Copy each of the following items word for word, keeping every line as it stands.
***
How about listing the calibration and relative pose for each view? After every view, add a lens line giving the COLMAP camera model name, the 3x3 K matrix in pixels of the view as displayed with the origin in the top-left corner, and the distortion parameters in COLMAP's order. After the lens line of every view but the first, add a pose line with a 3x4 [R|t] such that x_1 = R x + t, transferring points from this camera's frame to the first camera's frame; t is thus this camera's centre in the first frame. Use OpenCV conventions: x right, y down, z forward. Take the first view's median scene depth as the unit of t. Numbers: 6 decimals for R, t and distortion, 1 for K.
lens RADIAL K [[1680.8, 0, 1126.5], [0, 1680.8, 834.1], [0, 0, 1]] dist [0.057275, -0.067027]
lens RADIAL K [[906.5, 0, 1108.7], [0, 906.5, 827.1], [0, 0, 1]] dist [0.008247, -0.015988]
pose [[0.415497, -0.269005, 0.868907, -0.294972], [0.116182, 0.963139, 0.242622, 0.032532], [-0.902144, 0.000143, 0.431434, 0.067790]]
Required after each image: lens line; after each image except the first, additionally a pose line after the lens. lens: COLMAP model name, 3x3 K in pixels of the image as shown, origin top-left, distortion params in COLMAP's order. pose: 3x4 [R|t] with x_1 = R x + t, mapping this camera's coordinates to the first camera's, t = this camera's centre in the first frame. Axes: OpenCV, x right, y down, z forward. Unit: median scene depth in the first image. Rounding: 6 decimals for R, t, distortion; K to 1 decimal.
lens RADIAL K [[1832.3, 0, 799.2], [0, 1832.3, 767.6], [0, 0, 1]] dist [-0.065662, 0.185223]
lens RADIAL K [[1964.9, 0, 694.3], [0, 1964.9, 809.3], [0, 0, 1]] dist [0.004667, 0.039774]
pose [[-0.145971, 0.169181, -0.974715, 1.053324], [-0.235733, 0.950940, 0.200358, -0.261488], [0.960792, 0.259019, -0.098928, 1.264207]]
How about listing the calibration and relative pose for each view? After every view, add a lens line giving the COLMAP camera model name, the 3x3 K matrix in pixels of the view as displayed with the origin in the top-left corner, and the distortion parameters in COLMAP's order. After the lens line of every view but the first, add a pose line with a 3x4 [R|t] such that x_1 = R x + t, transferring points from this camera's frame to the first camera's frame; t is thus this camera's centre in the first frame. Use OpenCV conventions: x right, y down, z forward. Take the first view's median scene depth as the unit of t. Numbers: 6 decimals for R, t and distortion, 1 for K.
***
Solution to the exercise:
How about listing the calibration and relative pose for each view? After every view, add a lens line giving the COLMAP camera model name, the 3x3 K matrix in pixels of the view as displayed with the origin in the top-left corner, and the distortion parameters in COLMAP's order. After the lens line of every view but the first, add a pose line with a 3x4 [R|t] such that x_1 = R x + t, transferring points from this camera's frame to the first camera's frame; t is thus this camera's centre in the first frame. Use OpenCV conventions: x right, y down, z forward. Take the first view's median scene depth as the unit of t. Numbers: 6 decimals for R, t and distortion, 1 for K.
lens RADIAL K [[1680.8, 0, 1126.5], [0, 1680.8, 834.1], [0, 0, 1]] dist [0.057275, -0.067027]
lens RADIAL K [[906.5, 0, 1108.7], [0, 906.5, 827.1], [0, 0, 1]] dist [0.008247, -0.015988]
pose [[0.415497, -0.269005, 0.868907, -0.294972], [0.116182, 0.963139, 0.242622, 0.032532], [-0.902144, 0.000143, 0.431434, 0.067790]]
Required after each image: lens line; after each image except the first, additionally a pose line after the lens. lens: COLMAP model name, 3x3 K in pixels of the image as shown, origin top-left, distortion params in COLMAP's order. pose: 3x4 [R|t] with x_1 = R x + t, mapping this camera's coordinates to the first camera's, t = this camera's centre in the first frame. Axes: OpenCV, x right, y down, z forward. Unit: median scene depth in the first image. Rounding: 6 decimals for R, t, distortion; K to 1 decimal.
lens RADIAL K [[1832.3, 0, 799.2], [0, 1832.3, 767.6], [0, 0, 1]] dist [-0.065662, 0.185223]
lens RADIAL K [[1964.9, 0, 694.3], [0, 1964.9, 809.3], [0, 0, 1]] dist [0.004667, 0.039774]
pose [[-0.145971, 0.169181, -0.974715, 1.053324], [-0.235733, 0.950940, 0.200358, -0.261488], [0.960792, 0.259019, -0.098928, 1.264207]]
How about listing the calibration and relative pose for each view? After every view, add a lens line giving the COLMAP camera model name, the 3x3 K matrix in pixels of the view as displayed with the origin in the top-left corner, and the distortion parameters in COLMAP's order. After the lens line of every view but the first, add a pose line with a 3x4 [R|t] such that x_1 = R x + t, transferring points from this camera's frame to the first camera's frame; t is thus this camera's centre in the first frame. Use OpenCV conventions: x right, y down, z forward. Take the first view's median scene depth as the unit of t. Numbers: 6 decimals for R, t and distortion, 1 for K.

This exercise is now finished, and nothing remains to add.